Data items:
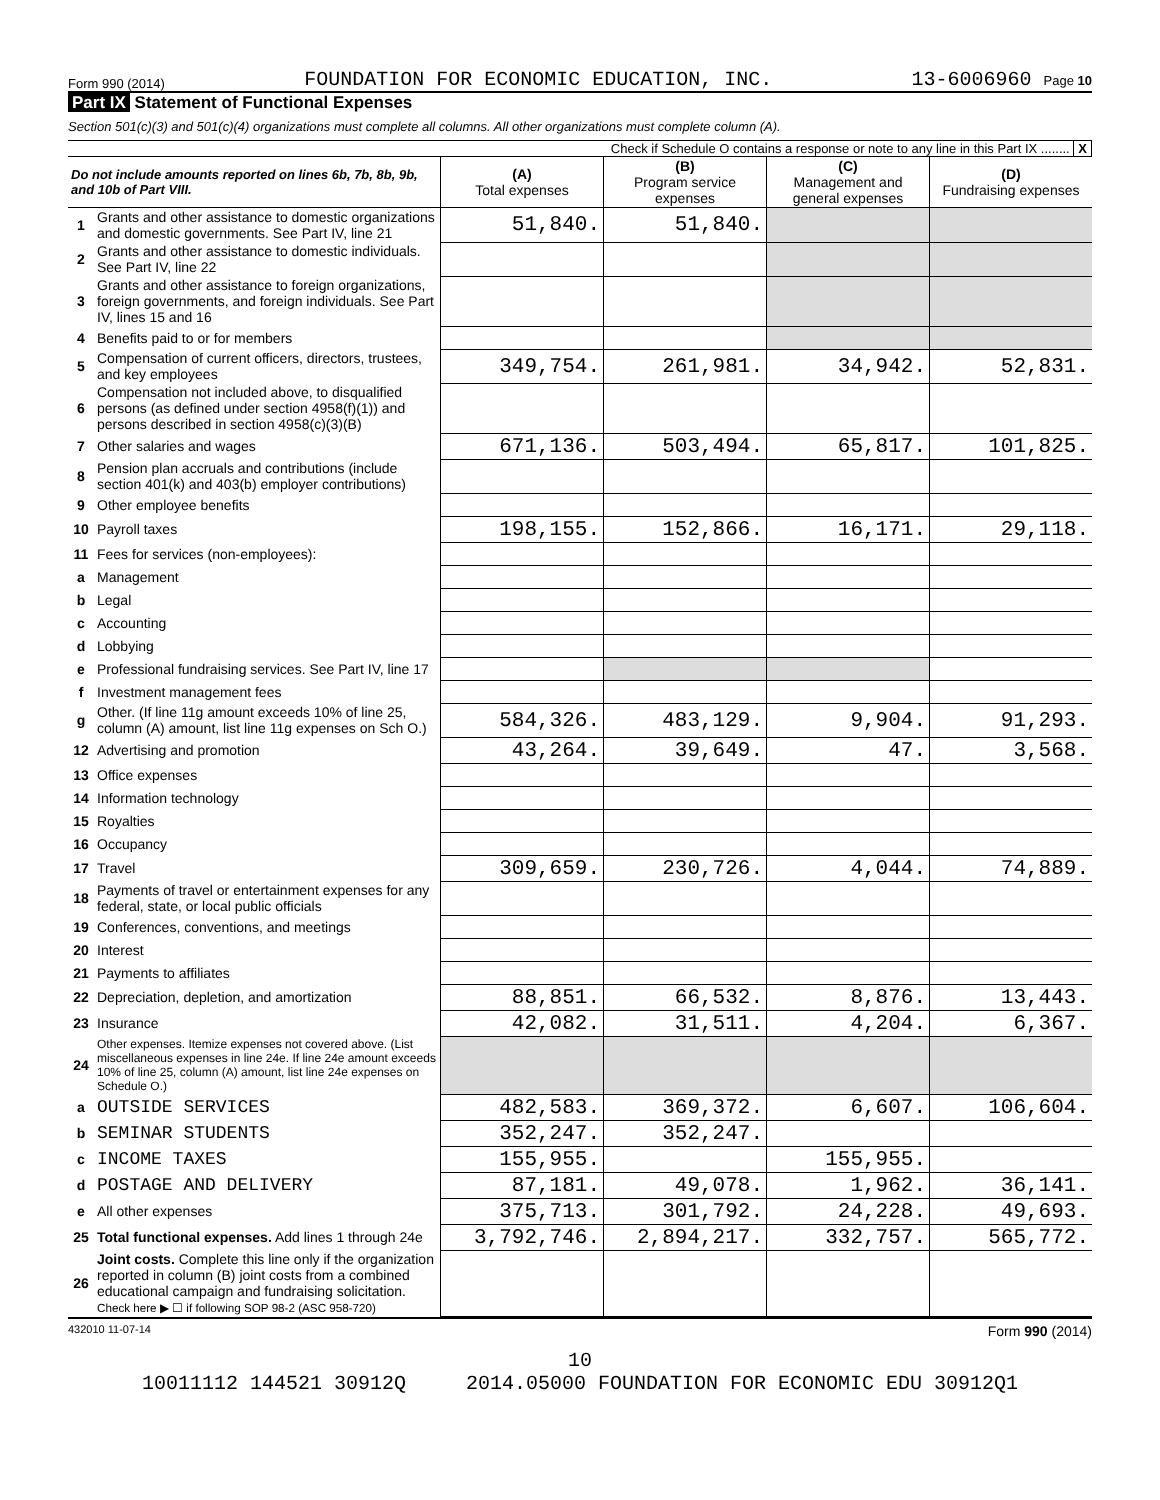Form 990 (2014) FOUNDATION FOR ECONOMIC EDUCATION, INC. 13-6006960 Page 10
Part IX Statement of Functional Expenses
Section 501(c)(3) and 501(c)(4) organizations must complete all columns. All other organizations must complete column (A).
Check if Schedule O contains a response or note to any line in this Part IX ........ X
| Do not include amounts reported on lines 6b, 7b, 8b, 9b, and 10b of Part VIII. | | (A) Total expenses | (B) Program service expenses | (C) Management and general expenses | (D) Fundraising expenses |
| --- | --- | --- | --- | --- | --- |
| 1 | Grants and other assistance to domestic organizations and domestic governments. See Part IV, line 21 | 51,840. | 51,840. | | |
| 2 | Grants and other assistance to domestic individuals. See Part IV, line 22 | | | | |
| 3 | Grants and other assistance to foreign organizations, foreign governments, and foreign individuals. See Part IV, lines 15 and 16 | | | | |
| 4 | Benefits paid to or for members | | | | |
| 5 | Compensation of current officers, directors, trustees, and key employees | 349,754. | 261,981. | 34,942. | 52,831. |
| 6 | Compensation not included above, to disqualified persons (as defined under section 4958(f)(1)) and persons described in section 4958(c)(3)(B) | | | | |
| 7 | Other salaries and wages | 671,136. | 503,494. | 65,817. | 101,825. |
| 8 | Pension plan accruals and contributions (include section 401(k) and 403(b) employer contributions) | | | | |
| 9 | Other employee benefits | | | | |
| 10 | Payroll taxes | 198,155. | 152,866. | 16,171. | 29,118. |
| 11 | Fees for services (non-employees): | | | | |
| a | Management | | | | |
| b | Legal | | | | |
| c | Accounting | | | | |
| d | Lobbying | | | | |
| e | Professional fundraising services. See Part IV, line 17 | | | | |
| f | Investment management fees | | | | |
| g | Other. (If line 11g amount exceeds 10% of line 25, column (A) amount, list line 11g expenses on Sch O.) | 584,326. | 483,129. | 9,904. | 91,293. |
| 12 | Advertising and promotion | 43,264. | 39,649. | 47. | 3,568. |
| 13 | Office expenses | | | | |
| 14 | Information technology | | | | |
| 15 | Royalties | | | | |
| 16 | Occupancy | | | | |
| 17 | Travel | 309,659. | 230,726. | 4,044. | 74,889. |
| 18 | Payments of travel or entertainment expenses for any federal, state, or local public officials | | | | |
| 19 | Conferences, conventions, and meetings | | | | |
| 20 | Interest | | | | |
| 21 | Payments to affiliates | | | | |
| 22 | Depreciation, depletion, and amortization | 88,851. | 66,532. | 8,876. | 13,443. |
| 23 | Insurance | 42,082. | 31,511. | 4,204. | 6,367. |
| 24 | Other expenses. Itemize expenses not covered above. (List miscellaneous expenses in line 24e. If line 24e amount exceeds 10% of line 25, column (A) amount, list line 24e expenses on Schedule O.) | | | | |
| a | OUTSIDE SERVICES | 482,583. | 369,372. | 6,607. | 106,604. |
| b | SEMINAR STUDENTS | 352,247. | 352,247. | | |
| c | INCOME TAXES | 155,955. | | 155,955. | |
| d | POSTAGE AND DELIVERY | 87,181. | 49,078. | 1,962. | 36,141. |
| e | All other expenses | 375,713. | 301,792. | 24,228. | 49,693. |
| 25 | Total functional expenses. Add lines 1 through 24e | 3,792,746. | 2,894,217. | 332,757. | 565,772. |
| 26 | Joint costs. Complete this line only if the organization reported in column (B) joint costs from a combined educational campaign and fundraising solicitation. Check here ▶ ☐ if following SOP 98-2 (ASC 958-720) | | | | |
432010 11-07-14 Form 990 (2014)
10
10011112 144521 30912Q 2014.05000 FOUNDATION FOR ECONOMIC EDU 30912Q1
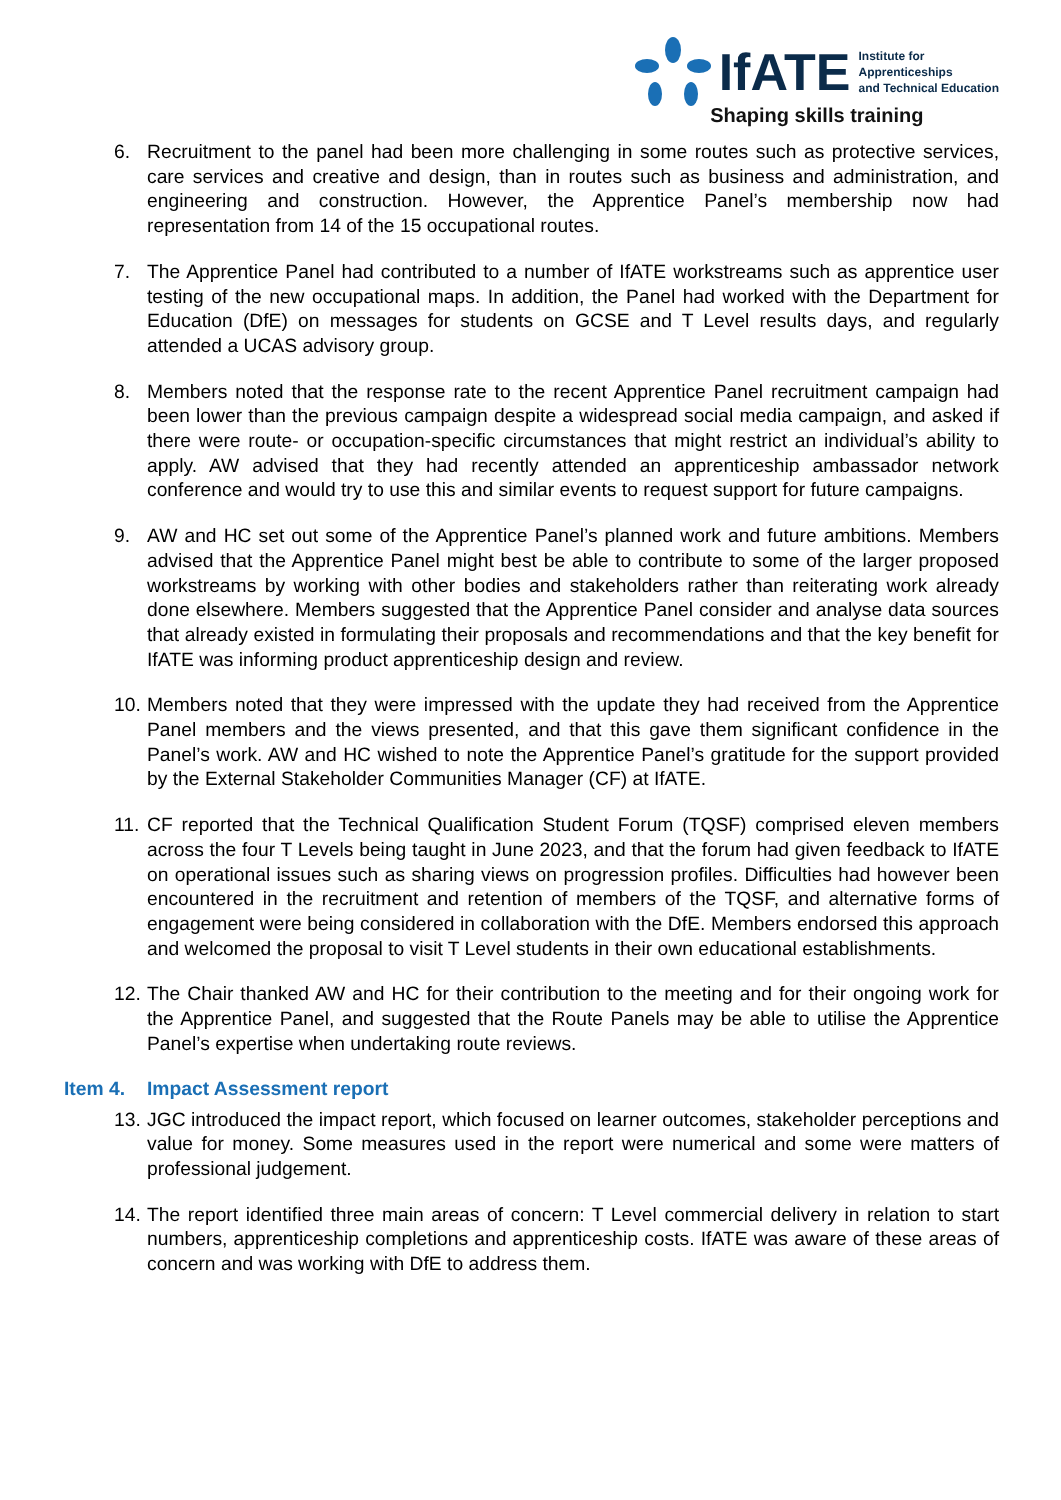IfATE
Institute for
Apprenticeships
and Technical Education
Shaping skills training
6. Recruitment to the panel had been more challenging in some routes such as protective services, care services and creative and design, than in routes such as business and administration, and engineering and construction. However, the Apprentice Panel’s membership now had representation from 14 of the 15 occupational routes.
7. The Apprentice Panel had contributed to a number of IfATE workstreams such as apprentice user testing of the new occupational maps. In addition, the Panel had worked with the Department for Education (DfE) on messages for students on GCSE and T Level results days, and regularly attended a UCAS advisory group.
8. Members noted that the response rate to the recent Apprentice Panel recruitment campaign had been lower than the previous campaign despite a widespread social media campaign, and asked if there were route- or occupation-specific circumstances that might restrict an individual’s ability to apply. AW advised that they had recently attended an apprenticeship ambassador network conference and would try to use this and similar events to request support for future campaigns.
9. AW and HC set out some of the Apprentice Panel’s planned work and future ambitions. Members advised that the Apprentice Panel might best be able to contribute to some of the larger proposed workstreams by working with other bodies and stakeholders rather than reiterating work already done elsewhere. Members suggested that the Apprentice Panel consider and analyse data sources that already existed in formulating their proposals and recommendations and that the key benefit for IfATE was informing product apprenticeship design and review.
10.
Members noted that they were impressed with the update they had received from the Apprentice Panel members and the views presented, and that this gave them significant confidence in the Panel’s work. AW and HC wished to note the Apprentice Panel’s gratitude for the support provided by the External Stakeholder Communities Manager (CF) at IfATE.
11.
CF reported that the Technical Qualification Student Forum (TQSF) comprised eleven members across the four T Levels being taught in June 2023, and that the forum had given feedback to IfATE on operational issues such as sharing views on progression profiles. Difficulties had however been encountered in the recruitment and retention of members of the TQSF, and alternative forms of engagement were being considered in collaboration with the DfE. Members endorsed this approach and welcomed the proposal to visit T Level students in their own educational establishments.
12.
The Chair thanked AW and HC for their contribution to the meeting and for their ongoing work for the Apprentice Panel, and suggested that the Route Panels may be able to utilise the Apprentice Panel’s expertise when undertaking route reviews.
Item 4. Impact Assessment report
13.
JGC introduced the impact report, which focused on learner outcomes, stakeholder perceptions and value for money. Some measures used in the report were numerical and some were matters of professional judgement.
14.
The report identified three main areas of concern: T Level commercial delivery in relation to start numbers, apprenticeship completions and apprenticeship costs. IfATE was aware of these areas of concern and was working with DfE to address them.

EXERCISE: From the data above, output only the lines between the line containing "contributions) | | | | |" and the line containing "Management | | | | |", inclusive, exactly as written.

SOLUTION TO THIS TASK:
| 8 | Pension plan accruals and contributions (include section 401(k) and 403(b) employer contributions) | | | | |
| 9 | Other employee benefits | | | | |
| 10 | Payroll taxes | 198,155. | 152,866. | 16,171. | 29,118. |
| 11 | Fees for services (non-employees): | | | | |
| a | Management | | | | |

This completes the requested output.